# internal stabling



## MotherOfChickens (28 August 2013)

I am in need of some-I have asked Saltire for a quote but are there any other manufacturers I should know about? For Lanarkshire area.

TIA.


----------



## lachlanandmarcus (28 August 2013)

You could try 

http://strathearnstabling.co.uk/

Can't comment on them as I used Saltire myself (for mini barn and field shelter, happy with both) but they do quite a lot I think and are based in Perthshire.


----------



## forthview (28 August 2013)

Hi MoC, I've just had stables supplied & erected by Strathearnstabling & I cannot praise them enough ! 
I did look at Saltire stables but went with Strathearn in the end.
For me it was all about the construction methods & materials used ........ they did everything they said they would & delivered & erected them exactly when they had promised to ! ......... a rare quality with firms these days ! you are more than welcome to come over & have a look over the stables if it would help.

Dave


----------



## FfionWinnie (29 August 2013)

I've just had a quote from Strathern for internal stabling and I cannot believe how dear they are . It doesn't look like the smart internal stabling I want either, its kind of the same as their field shelters!


----------



## MotherOfChickens (29 August 2013)

thanks everyone, well I will ask them both for a quote and see.

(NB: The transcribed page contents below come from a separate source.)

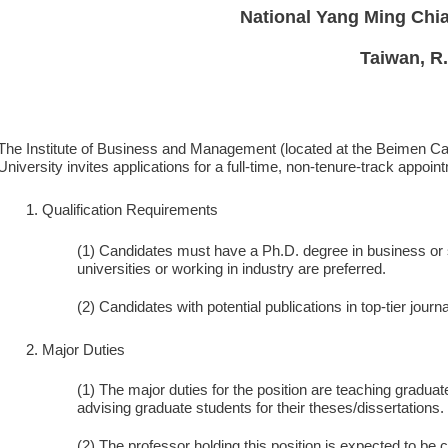
National Yang Ming Chia
Taiwan, R
The Institute of Business and Management (located at the Beimen Ca
University invites applications for a full-time, non-tenure-track appoin
Qualification Requirements
(1) Candidates must have a Ph.D. degree in business or st
universities or working in industry are preferred.
(2) Candidates with potential publications in top-tier journ
Major Duties
(1) The major duties for the position are teaching gradu
advising graduate students for their theses/dissertations.
(2) The professor holding this position is expected to be c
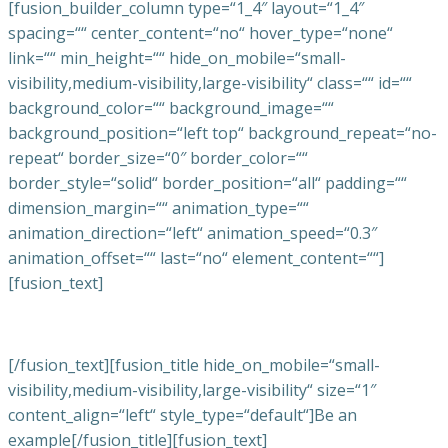
[fusion_builder_column type=“1_4″ layout=“1_4″
spacing=““ center_content=“no“ hover_type=“none“
link=““ min_height=““ hide_on_mobile=“small-
visibility,medium-visibility,large-visibility“ class=““ id=““
background_color=““ background_image=““
background_position=“left top“ background_repeat=“no-
repeat“ border_size=“0″ border_color=““
border_style=“solid“ border_position=“all“ padding=““
dimension_margin=““ animation_type=““
animation_direction=“left“ animation_speed=“0.3″
animation_offset=““ last=“no“ element_content=““]
[fusion_text]
[/fusion_text][fusion_title hide_on_mobile=“small-
visibility,medium-visibility,large-visibility“ size=“1″
content_align=“left“ style_type=“default“]Be an
example[/fusion_title][fusion_text]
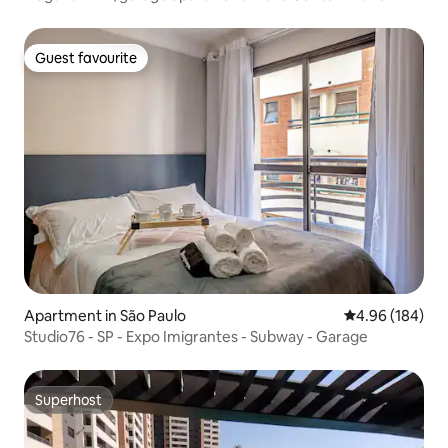
suite
Guest favourite
Guest favourite
Apartment in São Paulo
4.96 out of 5 a
4.96 (184)
Studio76 - SP - Expo Imigrantes - Subway - Garage
Superhost
Superhost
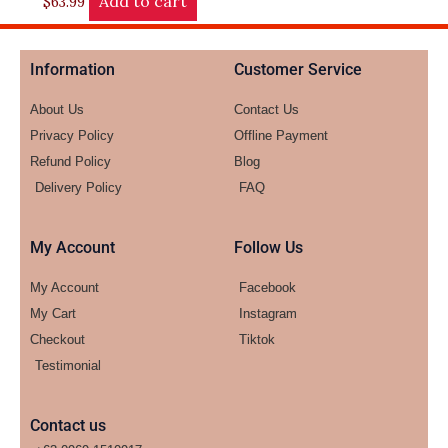
Add to cart
$
63.99
Information
Customer Service
About Us
Contact Us
Privacy Policy
Offline Payment
Refund Policy
Blog
Delivery Policy
FAQ
My Account
Follow Us
My Account
Facebook
My Cart
Instagram
Checkout
Tiktok
Testimonial
Contact us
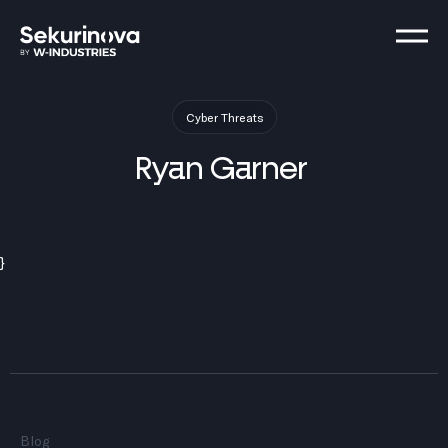
Cyber Threats
Ryan
Garner
}
Blog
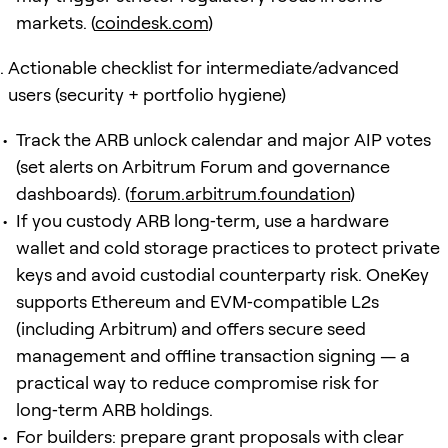
markets. (
coindesk.com
)
Actionable checklist for intermediate/advanced
users (security + portfolio hygiene)
Track the ARB unlock calendar and major AIP votes
(set alerts on Arbitrum Forum and governance
dashboards). (
forum.arbitrum.foundation
)
If you custody ARB long‑term, use a hardware
wallet and cold storage practices to protect private
keys and avoid custodial counterparty risk. OneKey
supports Ethereum and EVM‑compatible L2s
(including Arbitrum) and offers secure seed
management and offline transaction signing — a
practical way to reduce compromise risk for
long‑term ARB holdings.
For builders: prepare grant proposals with clear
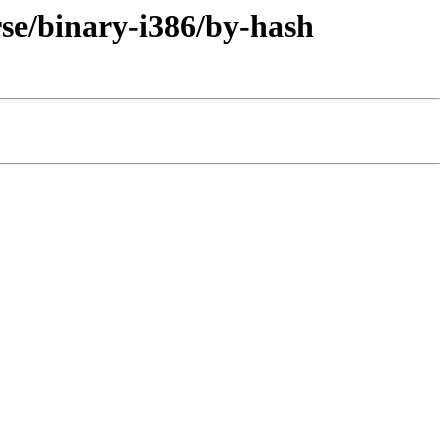
rse/binary-i386/by-hash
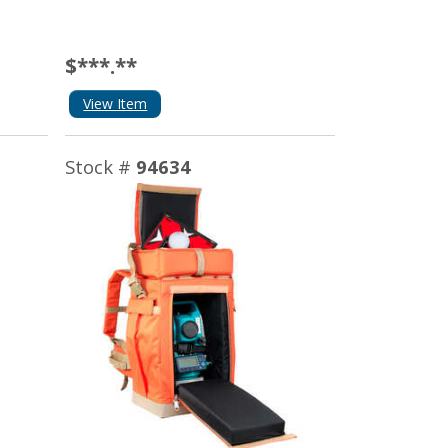
$***.**
View Item
Stock #
94634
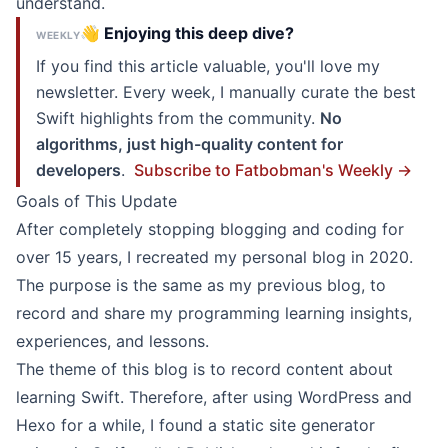
understand.
👋 Enjoying this deep dive?
WEEKLY
If you find this article valuable, you'll love my
newsletter. Every week, I manually curate the best
Swift highlights from the community.
No
algorithms, just high-quality content for
developers
.
Subscribe to Fatbobman's Weekly →
Goals of This Update
After completely stopping blogging and coding for
over 15 years, I recreated my personal blog in 2020.
The purpose is the same as my previous blog, to
record and share my programming learning insights,
experiences, and lessons.
The theme of this blog is to record content about
learning Swift. Therefore, after using WordPress and
Hexo for a while, I found a static site generator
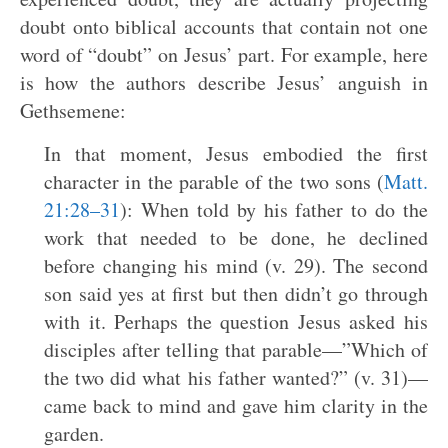
doubt onto biblical accounts that contain not one
word of “doubt” on Jesus’ part. For example, here
is how the authors describe Jesus’ anguish in
Gethsemene:
In that moment, Jesus embodied the first
character in the parable of the two sons (
Matt.
21:28–31
): When told by his father to do the
work that needed to be done, he declined
before changing his mind (v. 29). The second
son said yes at first but then didn’t go through
with it. Perhaps the question Jesus asked his
disciples after telling that parable—”Which of
the two did what his father wanted?” (v. 31)—
came back to mind and gave him clarity in the
garden.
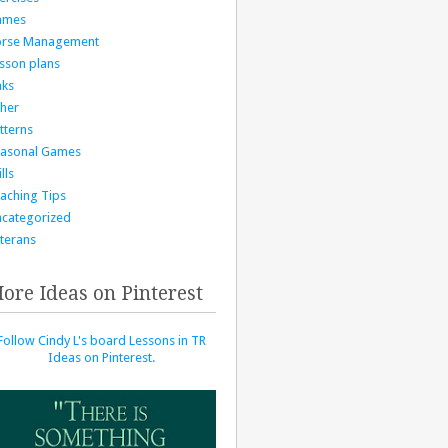
ames
orse Management
sson plans
nks
her
tterns
asonal Games
lls
aching Tips
categorized
terans
ore Ideas on Pinterest
Follow Cindy L's board Lessons in TR
Ideas on Pinterest.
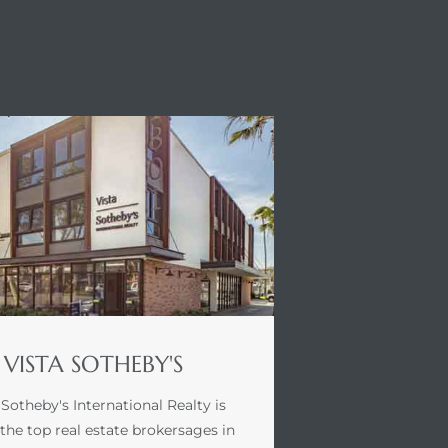
STA SOTHEBY'S
VISTA SOTHEBY'S
 Sotheby's International Realty is
 the top real estate brokersages in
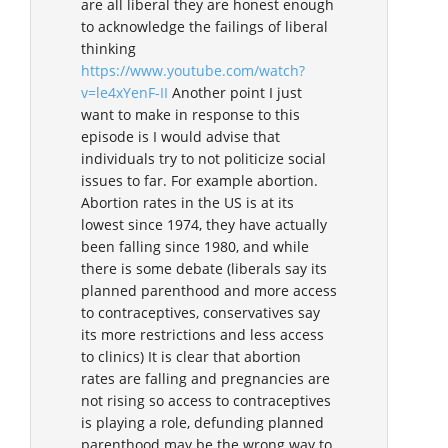
are all liberal they are honest enough
to acknowledge the failings of liberal
thinking
https://www.youtube.com/watch?
v=le4xYenF-II
Another point I just
want to make in response to this
episode is I would advise that
individuals try to not politicize social
issues to far. For example abortion.
Abortion rates in the US is at its
lowest since 1974, they have actually
been falling since 1980, and while
there is some debate (liberals say its
planned parenthood and more access
to contraceptives, conservatives say
its more restrictions and less access
to clinics) It is clear that abortion
rates are falling and pregnancies are
not rising so access to contraceptives
is playing a role, defunding planned
parenthood may be the wrong way to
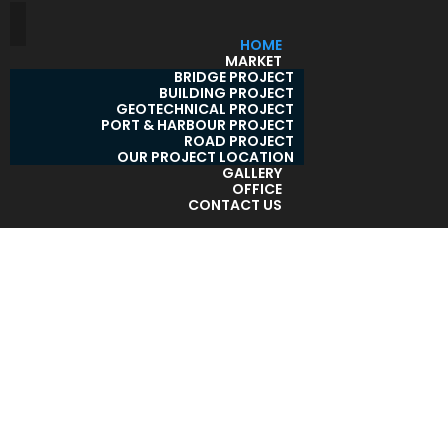
HOME
MARKET
BRIDGE PROJECT
BUILDING PROJECT
GEOTECHNICAL PROJECT
PORT & HARBOUR PROJECT
ROAD PROJECT
OUR PROJECT LOCATION
GALLERY
OFFICE
CONTACT US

Due to the outbuilding we're converting and the small size of my equines, it's pretty bespoke.


----------



## NiceNeverNaughty (14 February 2016)

sorry to resurrect such an old thread but wondering who you went with in the end please?


----------



## MotherOfChickens (15 February 2016)

I went with Saltire in the end and they were great-probably the best contractors we've had for anything tbh, wish they did house repairs and kitchens! They saved us money by coming up with an idea to convert an existing building into a hay store and everything was done when they said it would be (site visit, detailed plans and quotes, delivery dates).


----------



## NiceNeverNaughty (15 February 2016)

MotherOfChickens said:



			I went with Saltire in the end and they were great-probably the best contractors we've had for anything tbh, wish they did house repairs and kitchens! They saved us money by coming up with an idea to convert an existing building into a hay store and everything was done when they said it would be (site visit, detailed plans and quotes, delivery dates).
		
Click to expand...

thank you


----------



## Jnhuk (19 February 2016)

deleted as realised very old thread!


----------